[Instructions for the task] All entries that follow are to be printed exactly as written.

Coordinate mapping data:
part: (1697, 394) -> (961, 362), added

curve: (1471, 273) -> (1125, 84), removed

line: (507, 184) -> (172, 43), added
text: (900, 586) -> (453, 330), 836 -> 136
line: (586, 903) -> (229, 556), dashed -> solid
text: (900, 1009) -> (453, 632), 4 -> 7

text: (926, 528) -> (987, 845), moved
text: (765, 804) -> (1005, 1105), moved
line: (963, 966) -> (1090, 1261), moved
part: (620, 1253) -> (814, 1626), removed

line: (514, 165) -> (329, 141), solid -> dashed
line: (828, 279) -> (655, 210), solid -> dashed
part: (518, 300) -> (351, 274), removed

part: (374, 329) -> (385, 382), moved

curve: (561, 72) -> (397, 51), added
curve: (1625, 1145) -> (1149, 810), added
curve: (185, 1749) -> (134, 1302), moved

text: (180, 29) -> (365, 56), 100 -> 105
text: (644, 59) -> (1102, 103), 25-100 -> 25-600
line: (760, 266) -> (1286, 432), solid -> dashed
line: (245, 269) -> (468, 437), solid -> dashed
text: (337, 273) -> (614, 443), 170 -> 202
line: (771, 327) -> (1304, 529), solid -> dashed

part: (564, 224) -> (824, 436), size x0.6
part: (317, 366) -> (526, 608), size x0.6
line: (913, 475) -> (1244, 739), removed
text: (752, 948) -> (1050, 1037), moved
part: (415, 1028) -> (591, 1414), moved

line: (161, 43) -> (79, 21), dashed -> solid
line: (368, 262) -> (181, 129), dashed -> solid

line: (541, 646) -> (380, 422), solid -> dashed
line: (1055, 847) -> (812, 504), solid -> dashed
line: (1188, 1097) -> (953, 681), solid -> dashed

[Exercise answer]
part: (1697, 394) -> (961, 362), added

curve: (1471, 273) -> (1125, 84), removed

line: (507, 184) -> (172, 43), added
text: (900, 586) -> (453, 330), 836 -> 136
line: (586, 903) -> (229, 556), dashed -> solid
text: (900, 1009) -> (453, 632), 4 -> 7

text: (926, 528) -> (987, 845), moved
text: (765, 804) -> (1005, 1105), moved
line: (963, 966) -> (1090, 1261), moved
part: (620, 1253) -> (814, 1626), removed

line: (514, 165) -> (329, 141), solid -> dashed
line: (828, 279) -> (655, 210), solid -> dashed
part: (518, 300) -> (351, 274), removed

part: (374, 329) -> (385, 382), moved

curve: (561, 72) -> (397, 51), added
curve: (1625, 1145) -> (1149, 810), added
curve: (185, 1749) -> (134, 1302), moved

text: (180, 29) -> (365, 56), 100 -> 105
text: (644, 59) -> (1102, 103), 25-100 -> 25-600
line: (760, 266) -> (1286, 432), solid -> dashed
line: (245, 269) -> (468, 437), solid -> dashed
text: (337, 273) -> (614, 443), 170 -> 202
line: (771, 327) -> (1304, 529), solid -> dashed

part: (564, 224) -> (824, 436), size x0.6
part: (317, 366) -> (526, 608), size x0.6
line: (913, 475) -> (1244, 739), removed
text: (752, 948) -> (1050, 1037), moved
part: (415, 1028) -> (591, 1414), moved

line: (161, 43) -> (79, 21), dashed -> solid
line: (368, 262) -> (181, 129), dashed -> solid

line: (541, 646) -> (380, 422), solid -> dashed
line: (1055, 847) -> (812, 504), solid -> dashed
line: (1188, 1097) -> (953, 681), solid -> dashed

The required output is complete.